Said Brooks, “The heavy play-action component also leads to one-defender reads where the quarterback identifies a single defender on the second level who’ll help him determine where to go with the ball. These simple reads against basic coverages enable the QB to post a high completion percentage while pushing the ball down the field.”

This plan of attack, espoused by Sean McVay, Anthony Lynn, Kevin Stefanski and Zac Taylor, produced three of the top-four quarterbacks in play-action passing yards last season, with Jared Goff, Jimmy Garropolo and Kirk Cousins ranking first, second and fourth respectively in that area. 

Basic reads resulting from a souped-up running game should logically benefit Green Bay’s receivers who will see an increasing number of opportunities to get open unimpeded by defenders dead set on neutralizing the run. It was the same exact formula the Broncos employed in the 90s and early 2000s in generating big plays to wideouts Rod Smith and Ed McCafferey and may also explain why the Packers didn’t feel compelled to invest a high draft pick — or any picks for that matter — in a wide receiver last April. 

When one takes all of these factors into account, it’s clear why one can make a strong argument in favor of Rodgers transcending dour predictions being promulgated by some league pundits/analysts. 

Long-time Packers’ scribe Rob Demovsky suggested that Zoom meetings between Rodgers, LaFluer, offensive coordinator Nathaniel Hackett and wide receivers coach Luke Getsy have gone well in last Friday’s write-up. 

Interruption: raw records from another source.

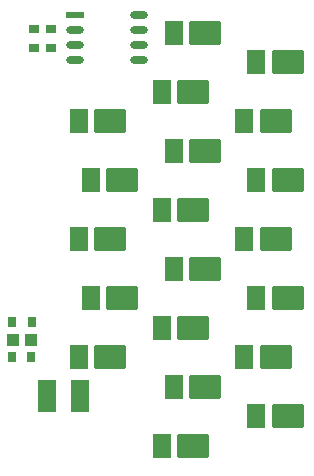
<source format=gtp>
G04 Layer_Color=8421504*
%FSLAX25Y25*%
%MOIN*%
G70*
G01*
G75*
G04:AMPARAMS|DCode=10|XSize=61.02mil|YSize=82.68mil|CornerRadius=7.63mil|HoleSize=0mil|Usage=FLASHONLY|Rotation=0.000|XOffset=0mil|YOffset=0mil|HoleType=Round|Shape=RoundedRectangle|*
%AMROUNDEDRECTD10*
21,1,0.06102,0.06742,0,0,0.0*
21,1,0.04577,0.08268,0,0,0.0*
1,1,0.01526,0.02288,-0.03371*
1,1,0.01526,-0.02288,-0.03371*
1,1,0.01526,-0.02288,0.03371*
1,1,0.01526,0.02288,0.03371*
%
%ADD10ROUNDEDRECTD10*%
G04:AMPARAMS|DCode=11|XSize=108.27mil|YSize=82.68mil|CornerRadius=10.34mil|HoleSize=0mil|Usage=FLASHONLY|Rotation=180.000|XOffset=0mil|YOffset=0mil|HoleType=Round|Shape=RoundedRectangle|*
%AMROUNDEDRECTD11*
21,1,0.10827,0.06201,0,0,180.0*
21,1,0.08760,0.08268,0,0,180.0*
1,1,0.02067,-0.04380,0.03100*
1,1,0.02067,0.04380,0.03100*
1,1,0.02067,0.04380,-0.03100*
1,1,0.02067,-0.04380,-0.03100*
%
%ADD11ROUNDEDRECTD11*%
%ADD12R,0.03937X0.03937*%
%ADD13R,0.06299X0.10630*%
%ADD14R,0.06000X0.02400*%
%ADD15O,0.06000X0.02400*%
%ADD16R,0.03543X0.02756*%
%ADD17R,0.02756X0.03543*%
D10*
X87949Y157560D02*
D03*
X84012Y137875D02*
D03*
X87949Y118190D02*
D03*
X84012Y98505D02*
D03*
X87949Y78820D02*
D03*
X84012Y59135D02*
D03*
X87949Y39450D02*
D03*
X28894Y59135D02*
D03*
Y98505D02*
D03*
Y137875D02*
D03*
X60390Y167403D02*
D03*
X56453Y147718D02*
D03*
X60390Y128033D02*
D03*
X56453Y108348D02*
D03*
X60390Y88663D02*
D03*
X56453Y68978D02*
D03*
X60390Y49293D02*
D03*
X56453Y29608D02*
D03*
X32831Y78820D02*
D03*
Y118190D02*
D03*
D11*
X98382Y157560D02*
D03*
X94445Y137875D02*
D03*
X98382Y118190D02*
D03*
X94445Y98505D02*
D03*
X98382Y78820D02*
D03*
X94445Y59135D02*
D03*
X98382Y39450D02*
D03*
X39327Y59135D02*
D03*
Y98505D02*
D03*
Y137875D02*
D03*
X70823Y167403D02*
D03*
X66886Y147718D02*
D03*
X70823Y128033D02*
D03*
X66886Y108348D02*
D03*
X70823Y88663D02*
D03*
X66886Y68978D02*
D03*
X70823Y49293D02*
D03*
X66886Y29608D02*
D03*
X43264Y78820D02*
D03*
Y118190D02*
D03*
D12*
X12705Y64961D02*
D03*
X6980D02*
D03*
D13*
X29134Y46260D02*
D03*
X18110D02*
D03*
D14*
X27417Y173309D02*
D03*
D15*
Y168308D02*
D03*
Y163309D02*
D03*
Y158308D02*
D03*
X48917Y173309D02*
D03*
Y168308D02*
D03*
Y163309D02*
D03*
Y158308D02*
D03*
D16*
X13780Y162098D02*
D03*
Y168610D02*
D03*
X19685Y162098D02*
D03*
Y168610D02*
D03*
D17*
X6587Y70866D02*
D03*
X13098D02*
D03*
X6445Y59135D02*
D03*
X12957D02*
D03*
M02*

</source>
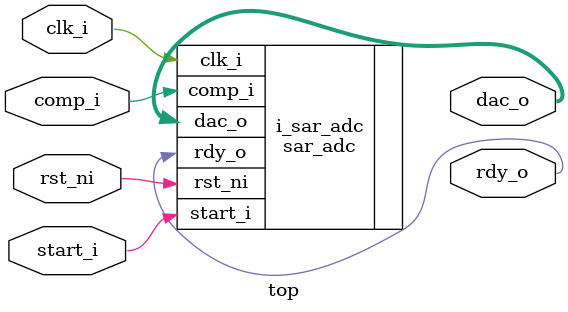
<source format=v>
module top (
    input wire clk_i,                 // Clock input
    input wire start_i,               // Start conversion signal
    input wire rst_ni,               // Asynchronous reset
    input wire comp_i,      // Input from external analog comparator
    output wire rdy_o,              // Conversion complete signal
    output wire [15:0] dac_o      // Output to external R-2R ladder DAC
);

sar_adc #(
    .RESOLUTION(16)
) i_sar_adc (
    .clk_i(clk_i),
    .start_i(start_i),
    .rst_ni(rst_ni),
    .comp_i(comp_i),
    .rdy_o(rdy_o),
    .dac_o(dac_o)
);
    
endmodule
</source>
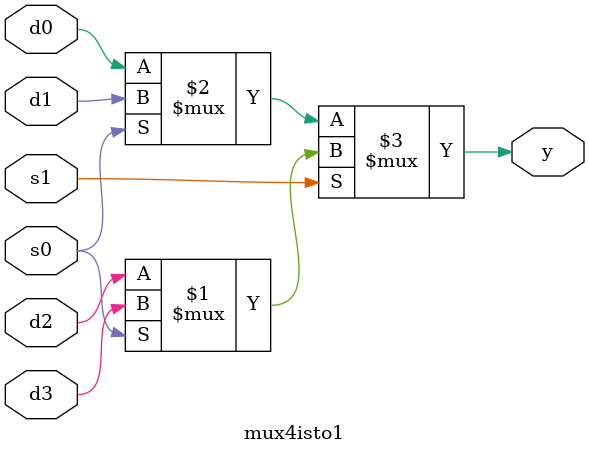
<source format=v>
module mux4isto1 ( input d0,d1,d2,d3,
input s0,s1,
output y);
assign y = s1 ? (s0 ? d3 : d2) : (s0 ? d1 : d0);
endmodule

</source>
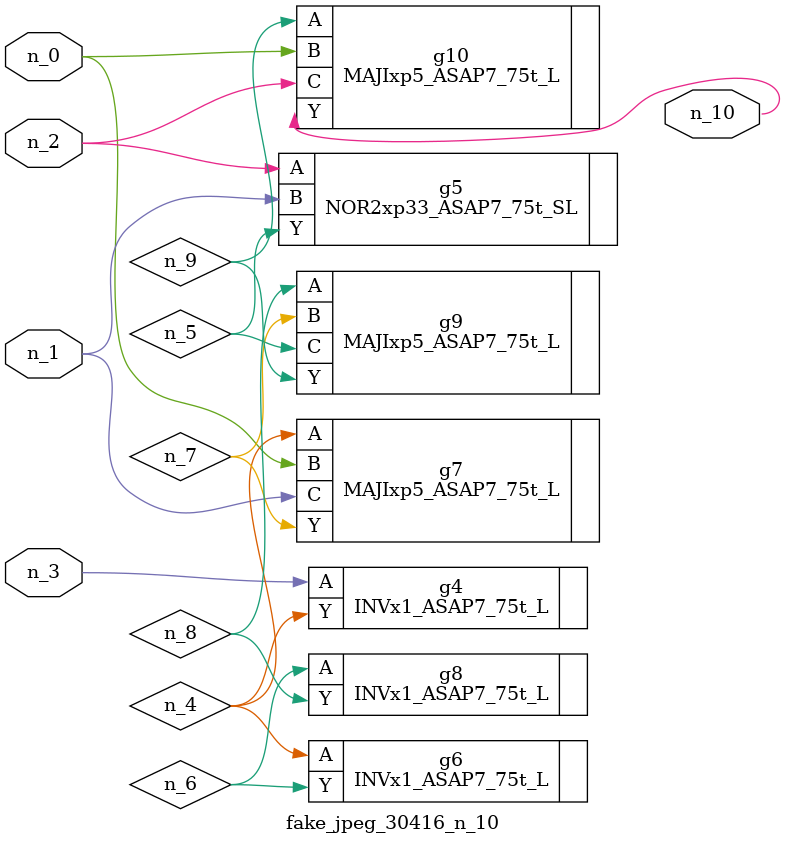
<source format=v>
module fake_jpeg_30416_n_10 (n_0, n_3, n_2, n_1, n_10);

input n_0;
input n_3;
input n_2;
input n_1;

output n_10;

wire n_4;
wire n_8;
wire n_9;
wire n_6;
wire n_5;
wire n_7;

INVx1_ASAP7_75t_L g4 ( 
.A(n_3),
.Y(n_4)
);

NOR2xp33_ASAP7_75t_SL g5 ( 
.A(n_2),
.B(n_1),
.Y(n_5)
);

INVx1_ASAP7_75t_L g6 ( 
.A(n_4),
.Y(n_6)
);

INVx1_ASAP7_75t_L g8 ( 
.A(n_6),
.Y(n_8)
);

MAJIxp5_ASAP7_75t_L g7 ( 
.A(n_4),
.B(n_0),
.C(n_1),
.Y(n_7)
);

MAJIxp5_ASAP7_75t_L g9 ( 
.A(n_8),
.B(n_7),
.C(n_5),
.Y(n_9)
);

MAJIxp5_ASAP7_75t_L g10 ( 
.A(n_9),
.B(n_0),
.C(n_2),
.Y(n_10)
);


endmodule
</source>
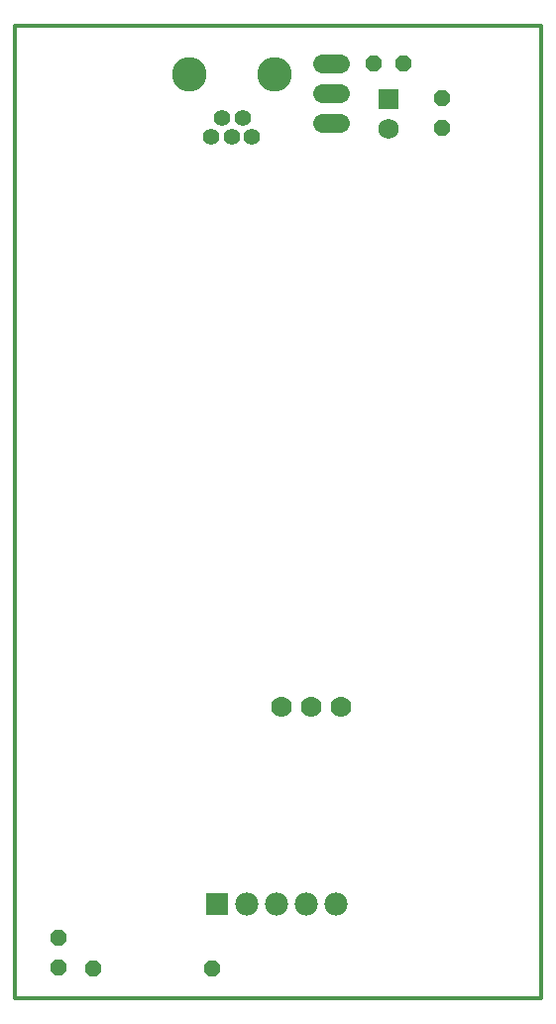
<source format=gbs>
G75*
G70*
%OFA0B0*%
%FSLAX24Y24*%
%IPPOS*%
%LPD*%
%AMOC8*
5,1,8,0,0,1.08239X$1,22.5*
%
%ADD10C,0.0120*%
%ADD11C,0.0700*%
%ADD12C,0.0640*%
%ADD13OC8,0.0560*%
%ADD14R,0.0690X0.0690*%
%ADD15C,0.0690*%
%ADD16C,0.0555*%
%ADD17C,0.1162*%
%ADD18R,0.0780X0.0780*%
%ADD19C,0.0780*%
D10*
X001007Y000170D02*
X018692Y000170D01*
X018692Y032847D01*
X001007Y032847D01*
X001007Y000170D01*
D11*
X009972Y009973D03*
X010972Y009973D03*
X011972Y009973D03*
D12*
X011929Y029587D02*
X011329Y029587D01*
X011329Y030587D02*
X011929Y030587D01*
X011929Y031587D02*
X011329Y031587D01*
D13*
X013070Y031595D03*
X014070Y031595D03*
X015365Y030410D03*
X015365Y029410D03*
X002456Y002206D03*
X002456Y001206D03*
X003637Y001162D03*
X007637Y001162D03*
D14*
X013570Y030391D03*
D15*
X013570Y029391D03*
D16*
X008980Y029125D03*
X008670Y029745D03*
X008310Y029125D03*
X007980Y029745D03*
X007610Y029125D03*
D17*
X006873Y031225D03*
X009747Y031225D03*
D18*
X007814Y003333D03*
D19*
X008814Y003333D03*
X009814Y003333D03*
X010814Y003333D03*
X011814Y003333D03*
M02*

</source>
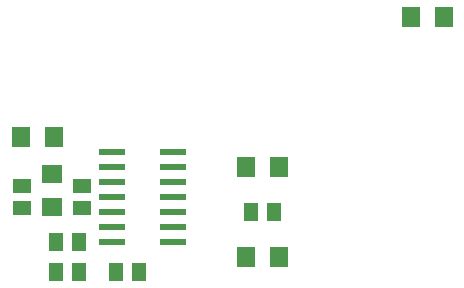
<source format=gbr>
G04 EAGLE Gerber RS-274X export*
G75*
%MOMM*%
%FSLAX34Y34*%
%LPD*%
%INSolderpaste Top*%
%IPPOS*%
%AMOC8*
5,1,8,0,0,1.08239X$1,22.5*%
G01*
G04 Define Apertures*
%ADD10R,1.500000X1.300000*%
%ADD11R,1.300000X1.500000*%
%ADD12R,2.200000X0.600000*%
%ADD13R,1.803000X1.600000*%
%ADD14R,1.600000X1.803000*%
D10*
X114300Y384200D03*
X114300Y403200D03*
D11*
X161900Y330200D03*
X142900Y330200D03*
X92100Y330200D03*
X111100Y330200D03*
D10*
X63500Y403200D03*
X63500Y384200D03*
D11*
X276200Y381000D03*
X257200Y381000D03*
D12*
X139100Y419100D03*
X139100Y355600D03*
X139100Y431800D03*
X139100Y406400D03*
X139100Y393700D03*
X191100Y355600D03*
X139100Y368300D03*
X139100Y381000D03*
X191100Y368300D03*
X191100Y381000D03*
X191100Y393700D03*
X191100Y406400D03*
X191100Y419100D03*
X191100Y431800D03*
D13*
X88900Y413764D03*
X88900Y385324D03*
D14*
X61980Y444500D03*
X90420Y444500D03*
X280920Y419100D03*
X252480Y419100D03*
X252480Y342900D03*
X280920Y342900D03*
X392180Y546100D03*
X420620Y546100D03*
D11*
X92100Y355600D03*
X111100Y355600D03*
M02*

</source>
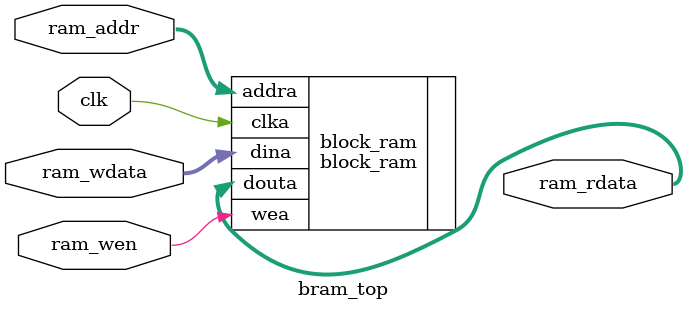
<source format=v>
module bram_top (
    input         clk      ,
    input  [15:0] ram_addr ,
    input  [31:0] ram_wdata,
    input         ram_wen  ,
    output [31:0] ram_rdata
);
					   
block_ram block_ram (
    .clka (clk       ),
    .wea  (ram_wen   ),
    .addra(ram_addr  ),
    .dina (ram_wdata ),
    .douta(ram_rdata ) 
);
endmodule

</source>
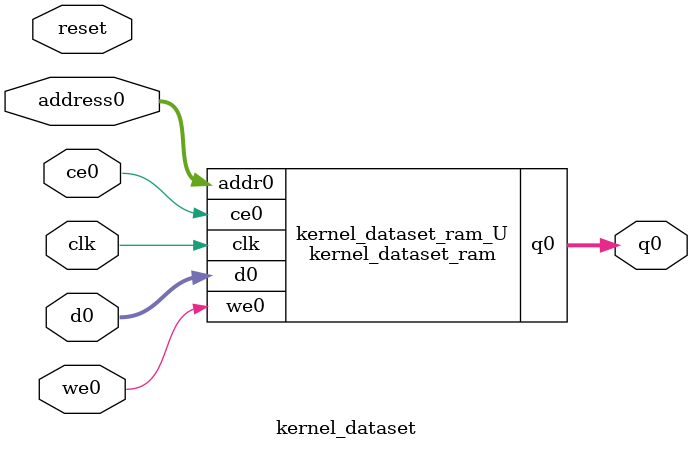
<source format=v>
`timescale 1 ns / 1 ps
module kernel_dataset_ram (addr0, ce0, d0, we0, q0,  clk);

parameter DWIDTH = 32;
parameter AWIDTH = 11;
parameter MEM_SIZE = 2000;

input[AWIDTH-1:0] addr0;
input ce0;
input[DWIDTH-1:0] d0;
input we0;
output reg[DWIDTH-1:0] q0;
input clk;

(* ram_style = "block" *)reg [DWIDTH-1:0] ram[0:MEM_SIZE-1];




always @(posedge clk)  
begin 
    if (ce0) 
    begin
        if (we0) 
        begin 
            ram[addr0] <= d0; 
        end 
        q0 <= ram[addr0];
    end
end


endmodule

`timescale 1 ns / 1 ps
module kernel_dataset(
    reset,
    clk,
    address0,
    ce0,
    we0,
    d0,
    q0);

parameter DataWidth = 32'd32;
parameter AddressRange = 32'd2000;
parameter AddressWidth = 32'd11;
input reset;
input clk;
input[AddressWidth - 1:0] address0;
input ce0;
input we0;
input[DataWidth - 1:0] d0;
output[DataWidth - 1:0] q0;



kernel_dataset_ram kernel_dataset_ram_U(
    .clk( clk ),
    .addr0( address0 ),
    .ce0( ce0 ),
    .we0( we0 ),
    .d0( d0 ),
    .q0( q0 ));

endmodule


</source>
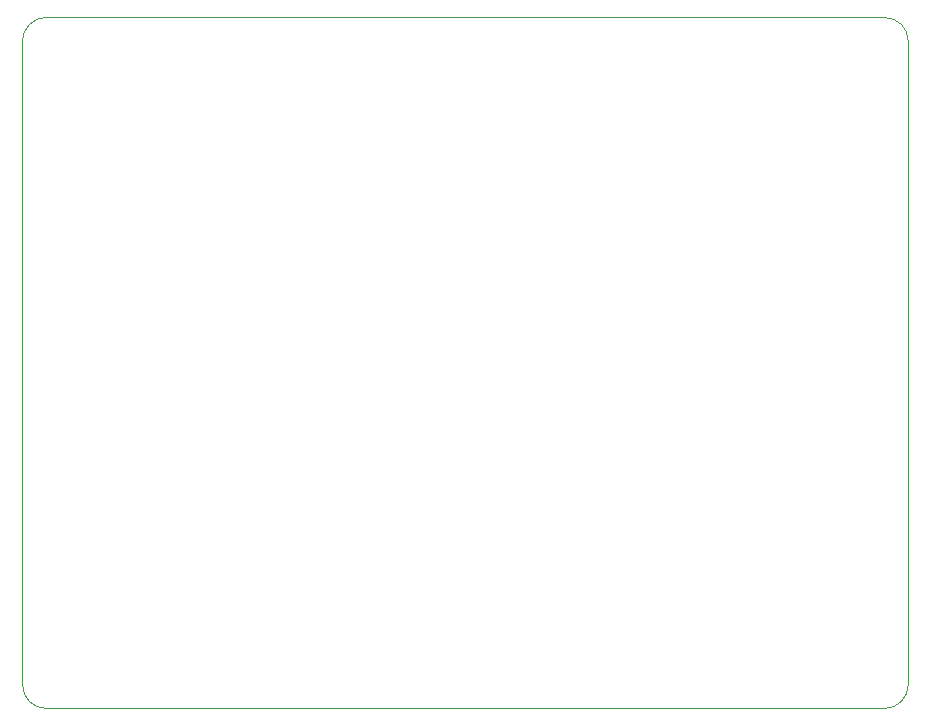
<source format=gm1>
G04 Layer_Color=16711935*
%FSLAX25Y25*%
%MOIN*%
G70*
G01*
G75*
%ADD36C,0.00197*%
D36*
X84646Y110236D02*
G03*
X92520Y102362I7874J0D01*
G01*
X372047D02*
G03*
X379921Y110236I0J7874D01*
G01*
Y324803D02*
G03*
X372047Y332677I-7874J0D01*
G01*
X92520D02*
G03*
X84646Y324803I0J-7874D01*
G01*
Y110236D02*
Y324803D01*
X92520Y102362D02*
X372047D01*
X379921Y110236D02*
Y324803D01*
X92520Y332677D02*
X372047D01*
M02*

</source>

Demovsky added: “There’s a chance Rodgers and LaFleur sparked something more simpatico in their second year together.” 

If all goes according to plan, Green Bay’s offense will improve its standing as the 18th-ranked team in total yardage and that will only happen with a preponderance of explosive plays. The key to unlocking the potential of the Shanahan system after all is not to operate as a monolithic ground-and-pound outfit that consistently churns out 20-play drives; it’s really all about executing explosive plays that are the offshoot of a dominant ground game. 

A highly motivated Rodgers should be up to the task.